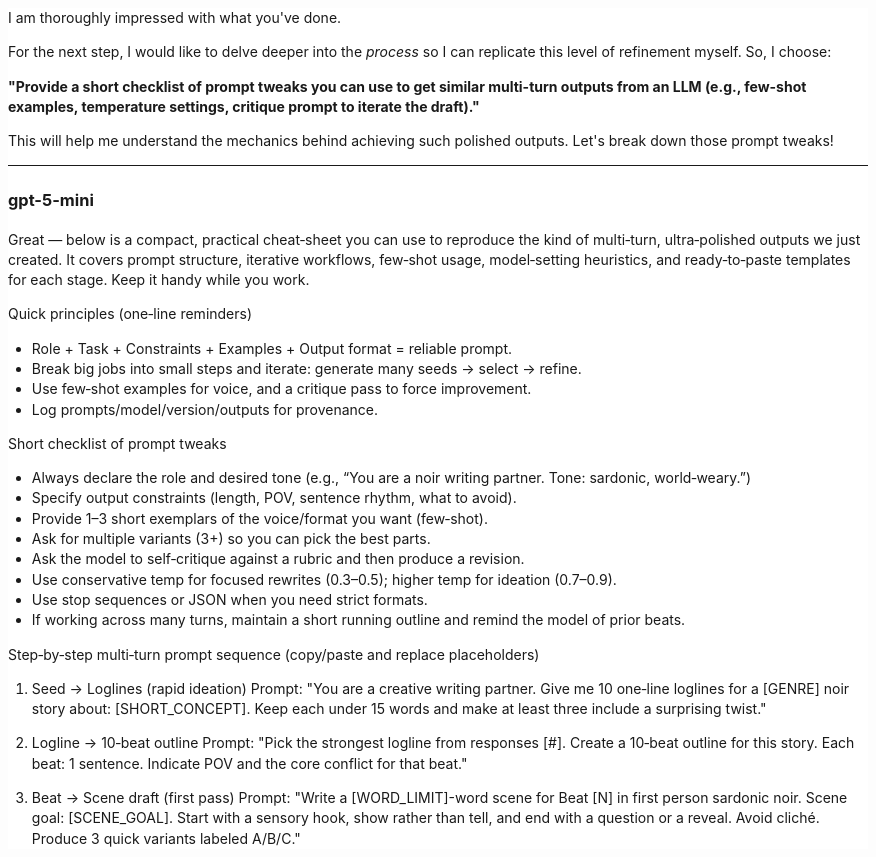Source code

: I am thoroughly impressed with what you've done.

For the next step, I would like to delve deeper into the *process* so I can replicate this level of refinement myself. So, I choose:

**"Provide a short checklist of prompt tweaks you can use to get similar multi-turn outputs from an LLM (e.g., few-shot examples, temperature settings, critique prompt to iterate the draft)."**

This will help me understand the mechanics behind achieving such polished outputs. Let's break down those prompt tweaks!

---

### gpt-5-mini

Great — below is a compact, practical cheat‑sheet you can use to reproduce the kind of multi‑turn, ultra‑polished outputs we just created. It covers prompt structure, iterative workflows, few‑shot usage, model‑setting heuristics, and ready‑to‑paste templates for each stage. Keep it handy while you work.

Quick principles (one‑line reminders)
- Role + Task + Constraints + Examples + Output format = reliable prompt.
- Break big jobs into small steps and iterate: generate many seeds → select → refine.
- Use few‑shot examples for voice, and a critique pass to force improvement.
- Log prompts/model/version/outputs for provenance.

Short checklist of prompt tweaks
- Always declare the role and desired tone (e.g., “You are a noir writing partner. Tone: sardonic, world‑weary.”)
- Specify output constraints (length, POV, sentence rhythm, what to avoid).
- Provide 1–3 short exemplars of the voice/format you want (few‑shot).
- Ask for multiple variants (3+) so you can pick the best parts.
- Ask the model to self‑critique against a rubric and then produce a revision.
- Use conservative temp for focused rewrites (0.3–0.5); higher temp for ideation (0.7–0.9).
- Use stop sequences or JSON when you need strict formats.
- If working across many turns, maintain a short running outline and remind the model of prior beats.

Step‑by‑step multi‑turn prompt sequence (copy/paste and replace placeholders)

1) Seed → Loglines (rapid ideation)
Prompt:
"You are a creative writing partner. Give me 10 one‑line loglines for a [GENRE] noir story about: [SHORT_CONCEPT]. Keep each under 15 words and make at least three include a surprising twist."

2) Logline → 10‑beat outline
Prompt:
"Pick the strongest logline from responses [#]. Create a 10‑beat outline for this story. Each beat: 1 sentence. Indicate POV and the core conflict for that beat."

3) Beat → Scene draft (first pass)
Prompt:
"Write a [WORD_LIMIT]-word scene for Beat [N] in first person sardonic noir. Scene goal: [SCENE_GOAL]. Start with a sensory hook, show rather than tell, and end with a question or a reveal. Avoid cliché. Produce 3 quick variants labeled A/B/C."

--------------------

* _REQUIRED ACTION_
Within the listing above, the range opens at the line with "- Use few‑shot" and closes at the line with "- Use stop sequences". Reproduce exactly the lines of that range, including both ends.

* _EXERCISE SOLUTION_
- Use few‑shot examples for voice, and a critique pass to force improvement.
- Log prompts/model/version/outputs for provenance.

Short checklist of prompt tweaks
- Always declare the role and desired tone (e.g., “You are a noir writing partner. Tone: sardonic, world‑weary.”)
- Specify output constraints (length, POV, sentence rhythm, what to avoid).
- Provide 1–3 short exemplars of the voice/format you want (few‑shot).
- Ask for multiple variants (3+) so you can pick the best parts.
- Ask the model to self‑critique against a rubric and then produce a revision.
- Use conservative temp for focused rewrites (0.3–0.5); higher temp for ideation (0.7–0.9).
- Use stop sequences or JSON when you need strict formats.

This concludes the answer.